So let me explain a little you are a reality shifter hehe the kids escaped and are now at human world but another universe you all are 17 I mean the older kids emma ray norman so you have been shifting for a year now yall are so close and stuff ok now let go
12
3
Enjoy~
I am back~
As the hot water was splashing into my body thought about how lucky I am to have the chance and meet my comfort characters emma norman and especially ray. After the shower I brushed my teeth and my hair I dried them and went to change in to some clothes.

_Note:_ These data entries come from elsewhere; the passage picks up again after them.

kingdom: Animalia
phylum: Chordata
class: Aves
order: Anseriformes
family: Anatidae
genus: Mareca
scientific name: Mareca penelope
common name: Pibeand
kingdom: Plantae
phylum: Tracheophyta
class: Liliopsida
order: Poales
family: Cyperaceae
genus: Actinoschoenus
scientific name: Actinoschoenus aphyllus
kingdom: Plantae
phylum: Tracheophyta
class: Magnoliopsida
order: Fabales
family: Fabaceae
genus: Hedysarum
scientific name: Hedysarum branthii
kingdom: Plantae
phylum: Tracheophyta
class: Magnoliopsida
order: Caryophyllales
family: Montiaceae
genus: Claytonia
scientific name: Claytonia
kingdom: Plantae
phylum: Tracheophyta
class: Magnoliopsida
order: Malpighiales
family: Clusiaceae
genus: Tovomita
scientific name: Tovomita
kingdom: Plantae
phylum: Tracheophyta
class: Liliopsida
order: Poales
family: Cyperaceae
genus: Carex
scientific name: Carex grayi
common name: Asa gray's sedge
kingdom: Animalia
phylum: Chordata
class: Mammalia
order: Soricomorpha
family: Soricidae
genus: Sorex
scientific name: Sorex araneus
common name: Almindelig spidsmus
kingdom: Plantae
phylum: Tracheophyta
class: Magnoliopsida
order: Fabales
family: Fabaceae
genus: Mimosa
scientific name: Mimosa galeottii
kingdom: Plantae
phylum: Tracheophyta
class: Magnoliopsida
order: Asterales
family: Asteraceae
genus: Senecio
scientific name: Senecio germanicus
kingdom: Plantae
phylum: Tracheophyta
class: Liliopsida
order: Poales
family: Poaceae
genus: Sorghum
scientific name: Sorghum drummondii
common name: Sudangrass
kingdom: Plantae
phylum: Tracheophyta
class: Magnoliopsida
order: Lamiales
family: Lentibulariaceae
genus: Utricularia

"Hmmm what shall I wear, It is raining outside tho" I picked some black ripped jeans, a white graffitied (with hxh pics) crop hoodie with a long and baggy dark denim jacket and some black converse.
(Change it if ya want)I put my hair in two braids/two braids till half the other half ponytails {change it if ya want}
{This is one of the hairstyles i am gonna show the other in the end bc wattpad wont let me write then hehe}
I cant wait to see them I miss em so much even tho it has been 2 weeks.
I lay down at my bed facing the ceiling, relaxing at the sound of the rain hitting the window of my room from where the moonlight goes thru. I relaxed even more after I closed my eyes, started thinking about the place where I wanted to go just like always, I felt like I was floating but still it wasn't time to open my eyes, dizziness caught me and then-
Huh I COULDN'T SHIFT IT DIDN'T WORK what was happening
I woke up and looked around, still at my room. I went downstairs to past the living room to the kitchen, washed my face and grabbed a glass of water.
What is happening "why can't I shift I have been doing this for a year and a half now" I started panicking "I should go for a walk probably I can do it later"
I was already wearing everything my shoes and my denim jacket, so I went outside it was night time and it was raining so i brought and umbrella.
Not long after it stopped raining I calmed down a bit but still terrible thoughts were wandering around my head what if I can't shift ever again , what if this is my last time, what if i never see them again especially my crush my lover ray without confessing to him without a proper good-bay to everyone.